Based on the initial descriptions of the currency, it sounds like the difference with Libra is that it will verify transactions using a consensus system known as “proof of stake”, or a variation of this method. Under this system, transactions would be authorised by a group of people who have a stake or ownership in the currency.
This makes it easier to predict who the next person to authorise a transaction might be (since there are a relatively small number of authorising group members), and then collude to launder funds without other group members knowing.
It appears the criteria to become a founding member of the Libra Association is to contribute a minimum of US$10 million entrance fee, have a large amount of money in the bank and be able to influence a large number of people.
What are banks and regulators worried about?
Cryptocurrencies affect governments and tax systems since they have little to no transaction costs when money is transferred across borders. So while the low transaction costs would be good for everyday users, the advent of a new cryptocurrency with a potentially very large user base has governments and traditional banks very concerned.

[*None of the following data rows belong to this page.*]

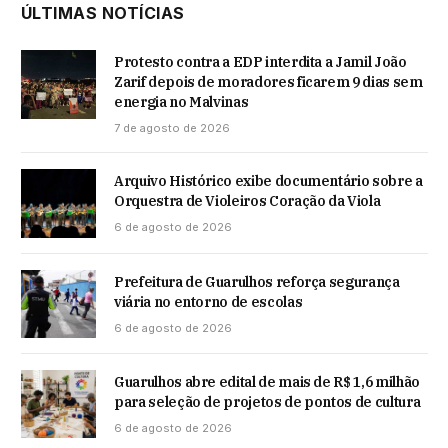
ÚLTIMAS NOTÍCIAS
Protesto contra a EDP interdita a Jamil João
Zarif depois de moradores ficarem 9 dias sem
energia no Malvinas
7 de agosto de 2026
Arquivo Histórico exibe documentário sobre a
Orquestra de Violeiros Coração da Viola
6 de agosto de 2026
Prefeitura de Guarulhos reforça segurança
viária no entorno de escolas
6 de agosto de 2026
Guarulhos abre edital de mais de R$ 1,6 milhão
para seleção de projetos de pontos de cultura
6 de agosto de 2026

While Libra is open source – meaning the source code is available for all to view, use and modify – it’s the members of the association who will be overseeing the currency. Libra could herald a shift away from traditional government taxes and banking fees to a new international monetary system controlled by corporate entities like Facebook and Uber. That’s a concern because of the lack of oversight from regulatory bodies.
What should everyday people expect from Libra?
The backing of software giants means it’s likely that the user interface for Libra coins would be smooth and simple to use.
Low transaction costs would benefit users and the Libra Association promises to control the value of the currency so that it does not fluctuate as much as other cryptocurrencies. It’s unclear how they plan to do this. But value stability would be a great advantage in times of uncertainty.
What are the risks?
The everyday consumer probably wouldn’t know the difference between the “proof of work” and the “proof of stake” mechanisms. But since Facebook has a large database of users that are known to use Libra, it may be able to link Libra transactions to individuals. This could be a privacy concern. (Bitcoin transactions are anonymous because account numbers used in Bitcoin transactions are not linked to an individual’s identity.)
Recent cybersecurity breaches have contributed to a growing awareness of the vulnerabilities of IT systems. As with all software, the Libra implementation and management could be vulnerable to attack, which in turn could mean users could lose their money. But that is a risk that all cryptocurrency users face, whether they are aware of it or not.
What steps could consumers take to protect themselves?
No matter what cryptocurrency you choose to use, your funds are still accessible through the same interfaces: a web page or a mobile app. And the way you control access to your personal funds is by authenticating with a password.
Make sure you keep your password safe by making sure it is complicated and hard to guess. Look for applications that allow you to use two-factor authentication and make sure it’s turned on.
Libra is yet to prove its claims of making financial transactions safe and convenient. Only time will tell if its uptake will become widespread following its expected launch next year.